Such exuberance individuality exists in the book so we know it’s real. But it can be hard to find examples of those gloriously cluttered places that express spirited determination to be different – not necessarily to simply be different, but to turn yards into colorful adventures – into genuine folk art. Here’s a challenge: show us your yard art. Photograph your yards. Send the pictures to [email protected]  or to PO Box 608, Ben Wheeler TX 75754. (Caution: Don’t photograph somebody else’s yard without permission; while most would welcome the attention, some would not. And every one would want to know what was going on.) We’ll find room to share the best of them.

So, just exactly what qualifies as yard art?

One man who makes it – and sells individual pieces, but so far no great accumulations to lots of people – is Randy Martin of Flying Fish Gallery in Ben Wheeler. Randy tends to use dark organic colors such as rust, copper, and bronze.

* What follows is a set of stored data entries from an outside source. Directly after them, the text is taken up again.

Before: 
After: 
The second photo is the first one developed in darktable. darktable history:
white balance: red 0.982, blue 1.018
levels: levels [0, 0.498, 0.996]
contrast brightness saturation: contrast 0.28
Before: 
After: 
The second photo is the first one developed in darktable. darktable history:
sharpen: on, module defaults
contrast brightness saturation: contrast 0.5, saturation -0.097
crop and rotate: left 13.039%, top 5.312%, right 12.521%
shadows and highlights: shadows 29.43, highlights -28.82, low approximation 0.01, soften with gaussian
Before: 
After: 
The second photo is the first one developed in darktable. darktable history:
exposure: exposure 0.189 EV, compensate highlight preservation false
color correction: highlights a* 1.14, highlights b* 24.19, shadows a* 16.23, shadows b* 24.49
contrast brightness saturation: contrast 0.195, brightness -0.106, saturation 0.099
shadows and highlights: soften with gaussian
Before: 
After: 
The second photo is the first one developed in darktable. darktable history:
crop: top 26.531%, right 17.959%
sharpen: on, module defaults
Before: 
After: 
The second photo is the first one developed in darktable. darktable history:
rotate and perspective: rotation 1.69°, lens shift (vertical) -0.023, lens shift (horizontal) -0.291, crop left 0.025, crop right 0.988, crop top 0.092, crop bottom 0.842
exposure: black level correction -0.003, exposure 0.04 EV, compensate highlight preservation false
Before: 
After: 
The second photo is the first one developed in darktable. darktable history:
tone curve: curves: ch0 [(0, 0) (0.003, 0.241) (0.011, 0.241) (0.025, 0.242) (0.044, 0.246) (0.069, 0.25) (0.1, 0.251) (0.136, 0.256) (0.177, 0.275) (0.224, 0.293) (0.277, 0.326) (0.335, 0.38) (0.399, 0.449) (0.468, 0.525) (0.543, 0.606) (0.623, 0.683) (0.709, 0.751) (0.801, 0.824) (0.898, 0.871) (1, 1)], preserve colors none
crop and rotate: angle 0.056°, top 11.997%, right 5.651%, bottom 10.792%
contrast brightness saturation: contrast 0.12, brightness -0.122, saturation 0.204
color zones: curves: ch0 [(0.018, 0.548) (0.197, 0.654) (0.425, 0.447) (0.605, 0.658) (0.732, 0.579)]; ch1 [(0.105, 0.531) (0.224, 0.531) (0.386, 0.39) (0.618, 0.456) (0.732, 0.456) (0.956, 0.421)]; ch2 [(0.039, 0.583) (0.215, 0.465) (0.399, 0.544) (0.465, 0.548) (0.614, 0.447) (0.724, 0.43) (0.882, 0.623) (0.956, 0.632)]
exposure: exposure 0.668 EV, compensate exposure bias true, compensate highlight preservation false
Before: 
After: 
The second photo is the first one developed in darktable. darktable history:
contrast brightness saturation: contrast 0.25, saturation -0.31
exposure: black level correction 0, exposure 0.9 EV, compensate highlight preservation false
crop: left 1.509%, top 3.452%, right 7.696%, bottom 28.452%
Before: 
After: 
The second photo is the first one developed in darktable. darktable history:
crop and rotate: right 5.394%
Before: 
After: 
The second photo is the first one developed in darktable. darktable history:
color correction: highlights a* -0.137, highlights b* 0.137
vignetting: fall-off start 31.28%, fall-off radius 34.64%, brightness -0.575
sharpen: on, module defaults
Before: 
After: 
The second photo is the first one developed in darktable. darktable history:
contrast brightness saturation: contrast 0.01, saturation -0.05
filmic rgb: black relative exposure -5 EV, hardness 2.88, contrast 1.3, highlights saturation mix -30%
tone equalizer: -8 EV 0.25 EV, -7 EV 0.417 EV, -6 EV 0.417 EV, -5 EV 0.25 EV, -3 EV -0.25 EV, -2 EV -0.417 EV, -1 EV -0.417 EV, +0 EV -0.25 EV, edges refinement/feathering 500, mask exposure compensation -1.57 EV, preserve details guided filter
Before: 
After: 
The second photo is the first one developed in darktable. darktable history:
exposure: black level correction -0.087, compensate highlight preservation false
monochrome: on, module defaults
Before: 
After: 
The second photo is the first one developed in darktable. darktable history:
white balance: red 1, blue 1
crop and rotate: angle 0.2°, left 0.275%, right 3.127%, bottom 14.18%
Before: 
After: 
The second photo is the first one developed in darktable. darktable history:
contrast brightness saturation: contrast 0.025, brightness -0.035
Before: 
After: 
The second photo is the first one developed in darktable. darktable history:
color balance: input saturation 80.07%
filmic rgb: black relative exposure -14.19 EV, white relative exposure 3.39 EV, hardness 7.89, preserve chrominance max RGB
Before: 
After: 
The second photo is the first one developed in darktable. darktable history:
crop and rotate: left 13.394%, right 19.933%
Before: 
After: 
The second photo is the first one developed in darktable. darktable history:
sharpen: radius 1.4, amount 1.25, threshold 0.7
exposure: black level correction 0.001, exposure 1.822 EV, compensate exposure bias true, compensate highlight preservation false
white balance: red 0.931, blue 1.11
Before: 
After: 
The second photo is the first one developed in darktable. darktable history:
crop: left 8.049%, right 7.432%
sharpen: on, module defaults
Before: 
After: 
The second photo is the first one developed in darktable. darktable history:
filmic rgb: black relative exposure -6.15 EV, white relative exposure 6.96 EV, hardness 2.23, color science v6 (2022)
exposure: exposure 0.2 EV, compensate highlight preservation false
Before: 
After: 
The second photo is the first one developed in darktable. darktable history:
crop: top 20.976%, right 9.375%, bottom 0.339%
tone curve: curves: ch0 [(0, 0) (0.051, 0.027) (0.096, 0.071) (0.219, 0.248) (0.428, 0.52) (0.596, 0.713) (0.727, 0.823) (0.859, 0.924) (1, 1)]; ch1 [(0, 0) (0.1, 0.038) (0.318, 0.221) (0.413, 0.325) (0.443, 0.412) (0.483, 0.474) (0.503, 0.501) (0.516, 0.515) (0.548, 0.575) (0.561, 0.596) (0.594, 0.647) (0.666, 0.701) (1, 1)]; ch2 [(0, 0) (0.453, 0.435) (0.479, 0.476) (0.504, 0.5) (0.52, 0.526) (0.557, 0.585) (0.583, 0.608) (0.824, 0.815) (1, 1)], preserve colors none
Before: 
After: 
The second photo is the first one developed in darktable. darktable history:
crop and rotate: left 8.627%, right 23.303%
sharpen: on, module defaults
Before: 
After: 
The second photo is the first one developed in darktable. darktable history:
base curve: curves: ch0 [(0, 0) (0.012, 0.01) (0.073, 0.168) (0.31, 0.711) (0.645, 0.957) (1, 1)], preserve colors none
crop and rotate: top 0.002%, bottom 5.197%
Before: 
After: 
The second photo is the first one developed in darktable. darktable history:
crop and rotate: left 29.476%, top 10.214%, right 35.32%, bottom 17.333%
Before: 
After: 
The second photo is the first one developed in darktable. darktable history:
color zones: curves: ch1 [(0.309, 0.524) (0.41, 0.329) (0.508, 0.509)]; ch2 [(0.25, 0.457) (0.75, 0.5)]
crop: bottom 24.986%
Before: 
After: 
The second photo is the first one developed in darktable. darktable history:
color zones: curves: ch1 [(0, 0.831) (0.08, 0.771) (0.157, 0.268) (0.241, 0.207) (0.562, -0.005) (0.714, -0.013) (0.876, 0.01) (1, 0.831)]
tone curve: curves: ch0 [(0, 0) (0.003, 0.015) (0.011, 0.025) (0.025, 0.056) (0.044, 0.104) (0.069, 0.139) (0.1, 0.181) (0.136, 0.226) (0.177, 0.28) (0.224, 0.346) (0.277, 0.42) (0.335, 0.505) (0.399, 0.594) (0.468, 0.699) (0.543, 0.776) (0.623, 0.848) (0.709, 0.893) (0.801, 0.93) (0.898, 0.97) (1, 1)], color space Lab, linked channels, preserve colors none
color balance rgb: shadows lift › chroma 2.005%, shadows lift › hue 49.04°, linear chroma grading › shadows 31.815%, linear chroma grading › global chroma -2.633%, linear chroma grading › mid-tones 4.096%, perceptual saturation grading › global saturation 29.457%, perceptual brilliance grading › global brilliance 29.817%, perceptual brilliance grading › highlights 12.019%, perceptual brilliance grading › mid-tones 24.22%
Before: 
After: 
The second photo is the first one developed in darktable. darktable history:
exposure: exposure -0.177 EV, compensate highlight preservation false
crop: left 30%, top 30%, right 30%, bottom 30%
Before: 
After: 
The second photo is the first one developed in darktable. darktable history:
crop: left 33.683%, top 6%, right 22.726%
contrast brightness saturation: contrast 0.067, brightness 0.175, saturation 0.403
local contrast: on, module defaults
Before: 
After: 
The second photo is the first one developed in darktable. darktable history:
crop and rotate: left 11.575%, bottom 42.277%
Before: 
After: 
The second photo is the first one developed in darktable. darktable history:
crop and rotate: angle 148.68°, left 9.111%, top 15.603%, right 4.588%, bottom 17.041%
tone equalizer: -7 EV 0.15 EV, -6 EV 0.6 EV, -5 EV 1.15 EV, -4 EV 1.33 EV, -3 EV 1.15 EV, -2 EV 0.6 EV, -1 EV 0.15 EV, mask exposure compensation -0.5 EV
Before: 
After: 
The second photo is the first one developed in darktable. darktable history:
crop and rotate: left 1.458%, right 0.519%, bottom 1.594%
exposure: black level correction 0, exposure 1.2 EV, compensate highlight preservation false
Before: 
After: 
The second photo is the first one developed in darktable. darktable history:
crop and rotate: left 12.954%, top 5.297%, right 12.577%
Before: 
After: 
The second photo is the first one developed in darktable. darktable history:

He often searches the Internet for different kinds of kinetic art – art that moves, like a simple weathervane – in the wind.

“Yard art is just like a simple little dressing to tie people and the yard or garden together,  a playground for art in a natural setting,” Randy said. “It’s not supposed to take away from but add to your garden. It is a personal expression just like any other art, and people become part of the story of the pieces they’ve purchased or made for themselves.”

“Yard art adds a little whimsy,” he said. “To me, the kinetic part catches the eye. It kinda makes you smile like a flower makes you feel good. It tickles your fancy.”